Читаем Статьи (СИ) полностью

Экзистенциальный характер отеческого богословия, его убежденность в том, что Истина всегда есть жизнь, отсутствие в нем всякого подразделения на «теоретическое» и «практическое» — все это не худо бы вспомнить в наши дни, когда многие христиане поклоняются «практике» как некоей самоценности, не имеющей никакого отношения к «теории», — т. е. к всестороннему видению Бога, человека и мира. Когда православные богословы нашего времени настаивают на «возврате к Отцам» (и этот призыв по большей части звучит как глас, вопиющий в пустыне они зовут именно к такому видению, а не к повторению формул, произвольно выхваченных из святоотеческого контекста. Вслед за отцами они утверждают, что «все это» в конечном итоге зависит от Истины, т. е. от знания, осмысленного как жизнь и преображение. Современному человеку — даже христианину — бесконечные византийские споры об «ипостазированном» могут казаться классическим примером «неактуальности». Но именно в этих спорах, в стремлении «усвоить» великую богочеловеческую тайну православный Восток усваивал корни и предпосылки подлинно христианского «гуманизма» и миросозерцания. Видеть в этом лишь бесполезный с точки зрения наших сегодняшних проблем и нужд груз — значит, не замечать бед современного христианства.
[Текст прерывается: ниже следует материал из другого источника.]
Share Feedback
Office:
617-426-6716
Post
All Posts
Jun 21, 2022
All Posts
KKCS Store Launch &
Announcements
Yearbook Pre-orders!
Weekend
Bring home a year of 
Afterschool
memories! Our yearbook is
Следующий аспект, тесно связанный с первым, но вместе с тем имеющий самостоятельное значение, предполагает запечатление, воплощение все той же Истины как Красоты — иначе говоря, литургическое выражение византийской цивилизации. Но «литургия» здесь означает больше, чем богослужение или культ, как таковые. Она поистине путь жизни, где «сакральное» и «мирское» неразлучны и вся жизнь мыслится как продолжение, «развитие» того, что было явлено и сообщено в литургии. Ибо подлинная цель богослужения в том, чтобы являть Царство Божие, приобщать человека небесной Красоте, Истине и Благу, дабы его жизнь, сколь возможно, протекала в свете этого уникального опыта. Всякий, кто посетит константинопольскую Софию даже в нынешнем, «кенотическом» ее облике, может прикоснуться к тому опыту и видению, из которых она возникла и которые призвана была сообщать. Это и в самом деле то Небо на земле, то Присутствие, что превосходит всякий человеческий опыт и все человеческие категории, относит их к себе, раскрывает мир как Космос, где небо и земля воистину исполнены божественной славы. Пасхальный, доксологический, «преображающий» и вместе с тем глубоко покаянный характер византийской литургии, которая как бы втягивает в себя храмовую архитектуру и песнопения, время, пространство и движение, и имеет целью включить в свой ритм и сферу всего человека, а через него и весь мир — все это делает ее больше, чем «культом». Это — опыт мира «грядущего», явленного в «мире сем». Он объемлет все творение целиком — вещество, звук, цвет — и преображает его в таинственном восхождении и вознесении во славе присутствия Божия.

Покидая храм, православные христиане поют: «Видехом свет истинный, прияхом Духа Небеснаго», — и, по замыслу, именно в этом свете, в этом приобщении Духу нам надлежит воздействовать и на самую жизнь, преображая ее, по слову русского религиозного мыслителя, в «литургию за стенами храма». Именно потому, что в тайне литургии нам впервые дано было увидеть новое творение и приобщиться ему, мы и можем стать служителями этой тайны в «мире сем». Взирая с точки зрения восточного «опыта» на современный литургический хаос, хочется сказать, что не литургию нужно «приспосабливать» к миру, но, напротив, сам мир должен быть заново открыт в этом уникальном литургическом опыте — в его свете, истине, красоте и силе, и открыт как место, «приспособленное» для христианского действия.

И наконец, третий аспект византийско–христианской культуры следует назвать «аскетическим». Человеческий грех и отчуждение от Бога как коренной недуг «мира сего», узкий путь спасения — вот основные компоненты религиозного опыта, всесторонне определявшие жизнь византийского общества. Это было, как я уже сказал, «монашеское» общество — в том смысле, что монашеский идеал воспринимался им как самоочевидная норма и критерий христианской жизни. Отмеченный нами доксологический характер богопочитания не только не исключает, но, наоборот, подразумевает как предварительное условие глубоко покаянный его акцент: «Чертог Твой вижду, Спасе мой, украшенный, и одежды не имам, да вниду в онь». Но было бы ошибкой, как мы уже говорили, видеть в аскетическом и покаянном настроении проявление страха и пессимизма.